Unit Three Understanding and Presenting Controversy

In Unit Two, we discovered how ideologies and practices shift over time. In Unit Three, our final unit, we will explore what happens when thorny issues emerge and endure; when ideologies, values, and rights sometimes come–and stay–in contest. We’ll tell the story of a controversy for this assignment, explaining how it came about, how it’s endured, what’s at stake, and what questions it continues to ask of our civic life.

History of a Public Controversy Video Project

Working in small groups, students will create a 7-10-minute video that explores, depicts, and makes an argument about the history of a controversy. The video could be created using iMovie or another video production medium. This should be accompanied by at least some audio narration, although visual narration also may be used. Use of music and other sound is encouraged where appropriate.

The objectives of this assignment are to integrate the rhetorical skills you have been developing thus far in the course, especially with regard to the variety of rhetorical modes available in a digital context. You will also learn how to work as a team researching, designing, and presenting an informative text to the class.

The main goal of the project is to enrich your viewers’ understanding of a controversy by presenting new information about it in a lively, compelling, and well-organized way by asking and addressing compelling “framing questions” that give this issue enduring heft and dimension (we will discuss framing questions in class).

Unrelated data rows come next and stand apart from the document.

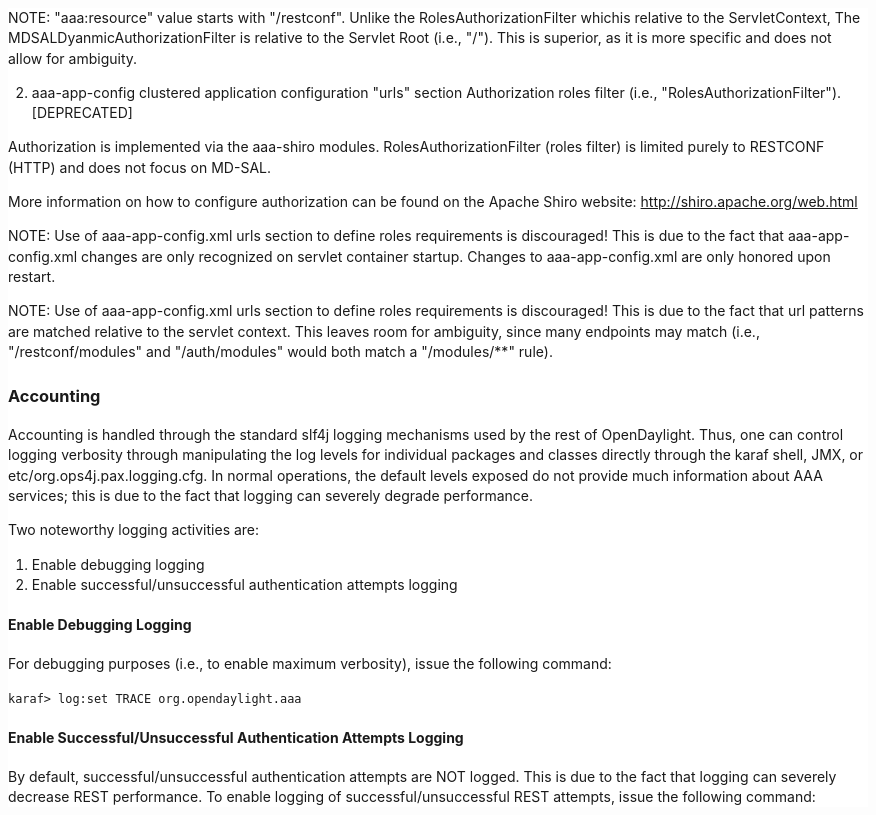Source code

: NOTE:  "aaa:resource" value starts with "/restconf".  Unlike the RolesAuthorizationFilter whichis relative to the
ServletContext, The MDSALDyanmicAuthorizationFilter is relative to the Servlet Root (i.e., "/"). This is superior, as it
is more specific and does not allow for ambiguity.

2) aaa-app-config clustered application configuration "urls" section Authorization roles filter (i.e.,
"RolesAuthorizationFilter"). [DEPRECATED]

Authorization is implemented via the aaa-shiro modules.  RolesAuthorizationFilter (roles filter) is limited purely to
RESTCONF (HTTP) and does not focus on MD-SAL.

More information on how to configure authorization can be found on the Apache Shiro website: http://shiro.apache.org/web.html

NOTE:  Use of aaa-app-config.xml urls section to define roles requirements is discouraged!  This is due to the fact that
aaa-app-config.xml changes are only recognized on servlet container startup.  Changes to aaa-app-config.xml are only
honored upon restart.

NOTE:  Use of aaa-app-config.xml urls section to define roles requirements is discouraged!  This is due to the fact that
url patterns are matched relative to the servlet context.  This leaves room for ambiguity, since many endpoints may
match (i.e., "/restconf/modules" and "/auth/modules" would both match a "/modules/**" rule).

### Accounting

Accounting is handled through the standard slf4j logging mechanisms used by the rest of OpenDaylight.  Thus, one can
control logging verbosity through manipulating the log levels for individual packages and classes directly through the
karaf shell, JMX, or etc/org.ops4j.pax.logging.cfg.  In normal operations, the default levels exposed do not provide
much information about AAA services;  this is due to the fact that logging can severely degrade performance.

Two noteworthy logging activities are:
1) Enable debugging logging
2) Enable successful/unsuccessful authentication attempts logging

#### Enable Debugging Logging

For debugging purposes (i.e., to enable maximum verbosity), issue the following command:

    karaf> log:set TRACE org.opendaylight.aaa

#### Enable Successful/Unsuccessful Authentication Attempts Logging
By default, successful/unsuccessful authentication attempts are NOT logged.  This is due to the fact that logging can
severely decrease REST performance.  To enable logging of successful/unsuccessful REST attempts, issue the following
command:
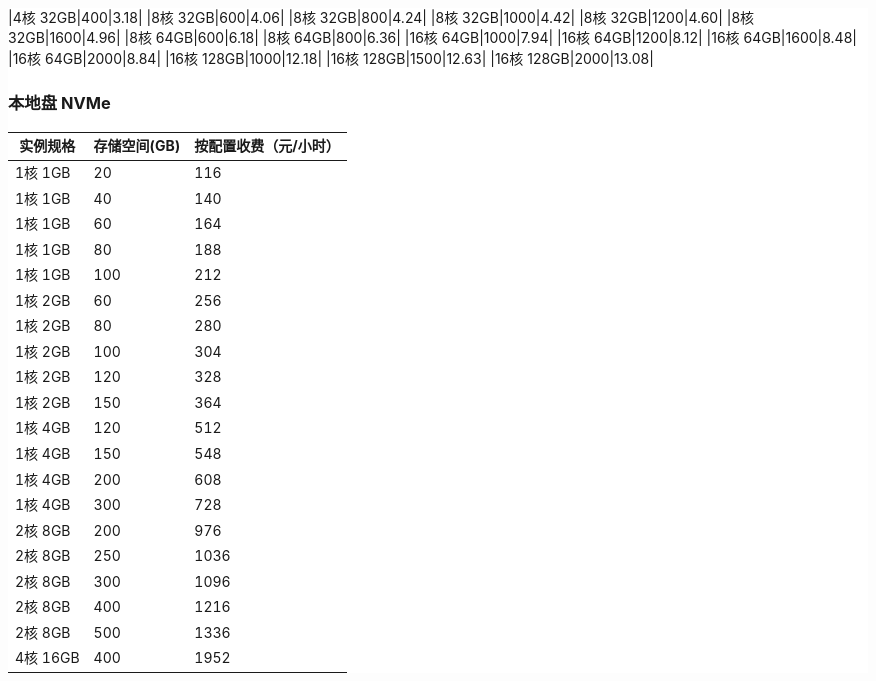 |4核 32GB|400|3.18|
|8核 32GB|600|4.06|
|8核 32GB|800|4.24|
|8核 32GB|1000|4.42|
|8核 32GB|1200|4.60|
|8核 32GB|1600|4.96|
|8核 64GB|600|6.18|
|8核 64GB|800|6.36|
|16核 64GB|1000|7.94|
|16核 64GB|1200|8.12|
|16核 64GB|1600|8.48|
|16核 64GB|2000|8.84|
|16核 128GB|1000|12.18|
|16核 128GB|1500|12.63|
|16核 128GB|2000|13.08|

### 本地盘 NVMe 
|实例规格|存储空间(GB)|按配置收费（元/小时）|
|---|---|---|
|1核 1GB|20|116|0.26|
|1核 1GB|40|140|0.32|
|1核 1GB|60|164|0.37|
|1核 1GB|80|188|0.43|
|1核 1GB|100|212|0.48|
|1核 2GB|60|256|0.58|
|1核 2GB|80|280|0.64|
|1核 2GB|100|304|0.69|
|1核 2GB|120|328|0.74|
|1核 2GB|150|364|0.83|
|1核 4GB|120|512|1.16|
|1核 4GB|150|548|1.25|
|1核 4GB|200|608|1.38|
|1核 4GB|300|728|1.65|
|2核 8GB|200|976|2.22|
|2核 8GB|250|1036|2.36|
|2核 8GB|300|1096|2.49|
|2核 8GB|400|1216|2.76|
|2核 8GB|500|1336|3.03|
|4核 16GB|400|1952|4.44|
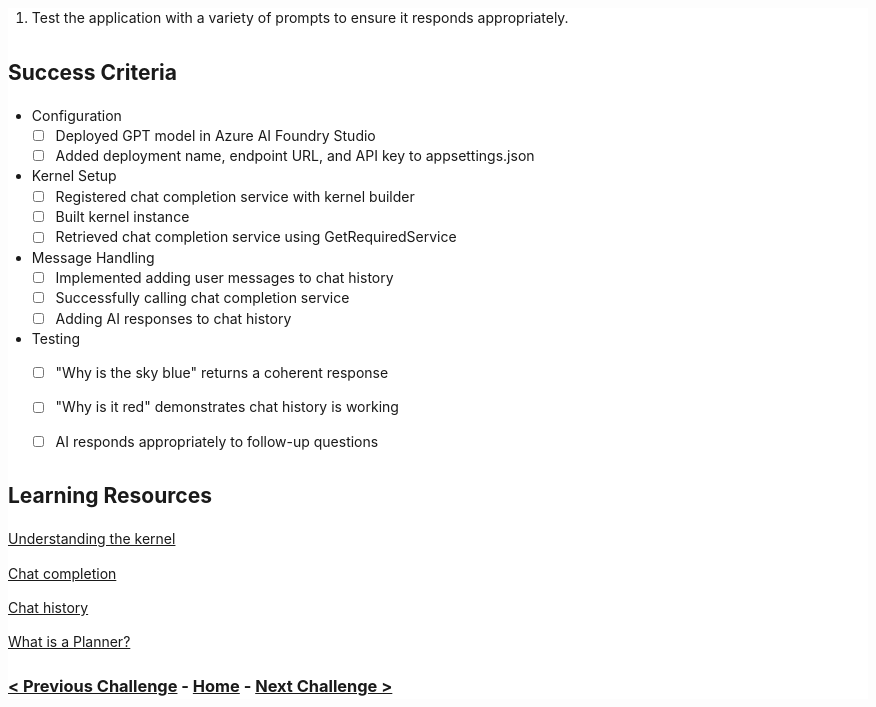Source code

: 1. Test the application with a variety of prompts to ensure it responds appropriately.

## Success Criteria

- Configuration
  - [ ] Deployed GPT model in Azure AI Foundry Studio
  - [ ] Added deployment name, endpoint URL, and API key to appsettings.json
- Kernel Setup
  - [ ] Registered chat completion service with kernel builder
  - [ ] Built kernel instance
  - [ ] Retrieved chat completion service using GetRequiredService
- Message Handling
  - [ ] Implemented adding user messages to chat history
  - [ ] Successfully calling chat completion service
  - [ ] Adding AI responses to chat history
- Testing
  - [ ] "Why is the sky blue" returns a coherent response
  - [ ] "Why is it red" demonstrates chat history is working
  - [ ] AI responds appropriately to follow-up questions


## Learning Resources

[Understanding the kernel](https://learn.microsoft.com/en-us/semantic-kernel/concepts/kernel?pivots=programming-language-csharp)

[Chat completion](https://learn.microsoft.com/en-us/semantic-kernel/concepts/ai-services/chat-completion/?tabs=csharp-AzureOpenAI%2Cpython-AzureOpenAI%2Cjava-AzureOpenAI&pivots=programming-language-csharp)

[Chat history](https://learn.microsoft.com/en-us/semantic-kernel/concepts/ai-services/chat-completion/chat-history?pivots=programming-language-csharp)

[What is a Planner?](https://learn.microsoft.com/en-us/semantic-kernel/concepts/planning?pivots=programming-language-csharp)

### [< Previous Challenge](./Challenge-01.md) - **[Home](../README.md)** - [Next Challenge >](./Challenge-03.md)
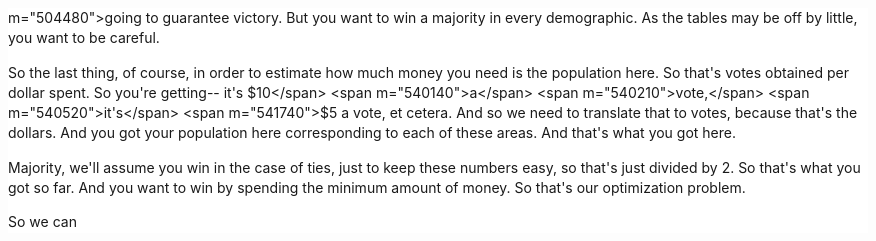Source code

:  m="504480">going</span> <span m="504590">to</span> <span
  m="504640">guarantee</span> <span m="507730">victory.</span> <span
  m="508470">But</span> <span m="508610">you</span> <span m="508700">want</span>
  <span m="508850">to</span> <span m="508950">win</span> <span
  m="509150">a</span> <span m="509280">majority</span> <span
  m="510350">in</span> <span m="510500">every</span> <span
  m="510810">demographic.</span> <span m="513429">As the</span> <span
  m="513559">tables</span> <span m="513929">may be</span> <span
  m="514820">off</span> <span m="515190">by</span> <span
  m="515370">little,</span> <span m="516350">you</span> <span
  m="516510">want</span> <span m="516600">to</span> <span m="516640">be</span>
  <span m="516720">careful.</span></p><p><span m="519070">So</span> <span
  m="519900">the</span> <span m="520000">last</span> <span
  m="520220">thing,</span> <span m="520450">of</span> <span
  m="520549">course,</span> <span m="521780">in</span> <span
  m="521950">order</span> <span m="522090">to</span> <span
  m="522140">estimate</span> <span m="522750">how</span> <span
  m="522860">much</span> <span m="523610">money</span> <span
  m="523900">you</span> <span m="524000">need</span> <span m="525640">is</span>
  <span m="526840">the</span> <span m="527020">population</span> <span
  m="527700">here.</span> <span m="530830">So</span> <span
  m="530990">that's</span> <span m="534550">votes</span> <span
  m="534950">obtained</span> <span m="536050">per</span> <span
  m="536440">dollar</span> <span m="537130">spent.</span> <span
  m="538640">So</span> <span m="538790">you're</span> <span
  m="538970">getting--</span> <span m="539430">it's</span> <span
  m="539770">$10</span> <span m="540140">a</span> <span m="540210">vote,</span>
  <span m="540520">it's</span> <span m="541740">$5</span> <span
  m="542230">a</span> <span m="542320">vote,</span> <span m="543030">et</span>
  <span m="543310">cetera.</span> <span m="544110">And</span> <span
  m="544260">so</span> <span m="544390">we</span> <span m="544500">need</span>
  <span m="544640">to</span> <span m="544700">translate</span> <span
  m="545140">that</span> <span m="545390">to</span> <span
  m="546350">votes,</span> <span m="546690">because</span> <span
  m="546900">that's</span> <span m="548520">the</span> <span
  m="548640">dollars.</span> <span m="549170">And</span> <span
  m="549460">you</span> <span m="549570">got</span> <span m="549850">your</span>
  <span m="550070">population</span> <span m="550680">here</span> <span
  m="550990">corresponding</span> <span m="551510">to</span> <span
  m="552500">each</span> <span m="552720">of</span> <span
  m="552800">these</span> <span m="553000">areas.</span> <span
  m="556920">And</span> <span m="557850">that's</span> <span
  m="558030">what</span> <span m="558140">you</span> <span m="558230">got</span>
  <span m="558400">here.</span></p><p><span m="559050">Majority,</span> <span
  m="562820">we'll</span> <span m="562970">assume</span> <span m="563892">you
  win</span> <span m="564290">in the</span> <span m="564370">case</span> <span
  m="564630">of</span> <span m="564760">ties,</span> <span
  m="565960">just</span> <span m="566100">to</span> <span m="566170">keep</span>
  <span m="566340">these</span> <span m="566520">numbers</span> <span
  m="566860">easy,</span> <span m="568530">so</span> <span
  m="568720">that's</span> <span m="568930">just</span> <span
  m="569350">divided</span> <span m="569680">by</span> <span
  m="569810">2.</span> <span m="574630">So</span> <span m="574830">that's</span>
  <span m="574990">what</span> <span m="575130">you</span> <span
  m="575210">got</span> <span m="575410">so</span> <span m="575540">far.</span>
  <span m="577050">And</span> <span m="580150">you</span> <span
  m="580290">want</span> <span m="580430">to</span> <span m="580480">win</span>
  <span m="582010">by</span> <span m="582180">spending</span> <span
  m="583570">the</span> <span m="583680">minimum</span> <span
  m="584110">amount</span> <span m="584320">of</span> <span
  m="584410">money.</span> <span m="592740">So</span> <span
  m="592870">that's</span> <span m="593090">our</span> <span
  m="593210">optimization</span> <span m="593750">problem.</span></p><p><span
  m="595490">So</span> <span m="596210">we</span> <span m="596330">can</span>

In deciding on your topic, consider an issue where there’s some healthy, engaging public discourse—and where more needs to be said. For example: prenatal genetic screening, Marcellus shale (fracking) debate, Mexican drug cartels, US policy toward Iran, genetically modified foods, the purpose of taxes, whether the US government should fund space research, education as a product, drone surveillance of US citizens, textbook prices.

General Requirements

  • Select an interesting, focused issue.
  • Find a way to distribute the work fairly. Keep in mind that editing/compiling the final product is very time intensive.
  • Consider which aspects of the project would benefit from collaborative effort/feedback, and which would be better completed individually.
  • Cite sources in the video to enhance the message’s ethos/credibility.
  • Maintain a list of content sources used and provide complete bibliographic entries at the end of the video. Be sure to include video and music sources here as well.
  • Cite the source for your images at the end of the video in a separate list. Web links are fine—complete bibliographic entries are not needed. Do use complete citations for videos or content sources, though (again, at the end of the video).

Visuals Guidelines

  • Select visuals to augment your textual components—whether oral or written. The two (visuals and language) should mutually support one another, not work at odds. Get your script written early so you have lots of time to develop good supporting images.
  • Be sure to provide on-screen attribution of video used from other sources (“Source: 60 Minutes” or “Video: Al Jazeera” or “YouTube User: LukeWitmer” or similar).
  • Locate the original source whenever possible.
  • Choose high-quality images, not unclear, blurry, or distant ones. Crop images when necessary. Avoid images with watermarks.
  • Consider creating your own visuals if appropriate (simple charts, models, or animations, for instance).

Grades will be influenced by self and peer evaluation of intellectual, research, technological, and interpersonal contributions.